## WHAT NEEDS TO BE DONE
Rewrite the records below with every "dealership building" changed to "showroom building" and nothing else altered. Leave the pictures out of your answer.

## EXCERPTED RECORDS
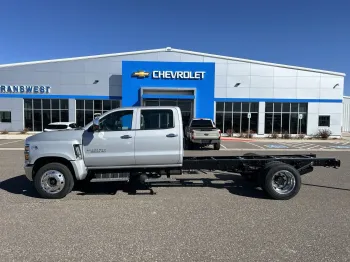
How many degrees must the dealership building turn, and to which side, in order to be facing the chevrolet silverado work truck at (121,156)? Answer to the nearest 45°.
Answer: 0° — it already faces it

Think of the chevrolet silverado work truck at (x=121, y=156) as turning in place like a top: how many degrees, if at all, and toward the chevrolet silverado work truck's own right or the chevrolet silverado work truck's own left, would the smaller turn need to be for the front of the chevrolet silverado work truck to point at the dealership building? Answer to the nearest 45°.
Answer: approximately 90° to the chevrolet silverado work truck's own right

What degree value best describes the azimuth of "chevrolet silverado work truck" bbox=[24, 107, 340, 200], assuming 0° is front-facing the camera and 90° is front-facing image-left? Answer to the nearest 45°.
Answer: approximately 90°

## SOLUTION TO THIS PROBLEM
How many degrees must the showroom building turn, and to which side, in order to be facing the chevrolet silverado work truck at (121,156)? Answer to the nearest 45°.
Answer: 0° — it already faces it

Think of the chevrolet silverado work truck at (x=121, y=156) as turning in place like a top: how many degrees, if at all, and toward the chevrolet silverado work truck's own right or the chevrolet silverado work truck's own left, would the smaller turn need to be for the front of the chevrolet silverado work truck to point at the showroom building? Answer to the nearest 45°.
Answer: approximately 90° to the chevrolet silverado work truck's own right

What degree value best describes the azimuth of "chevrolet silverado work truck" bbox=[24, 107, 340, 200], assuming 0° is front-facing the camera and 90° is front-facing image-left? Answer to the nearest 45°.
Answer: approximately 90°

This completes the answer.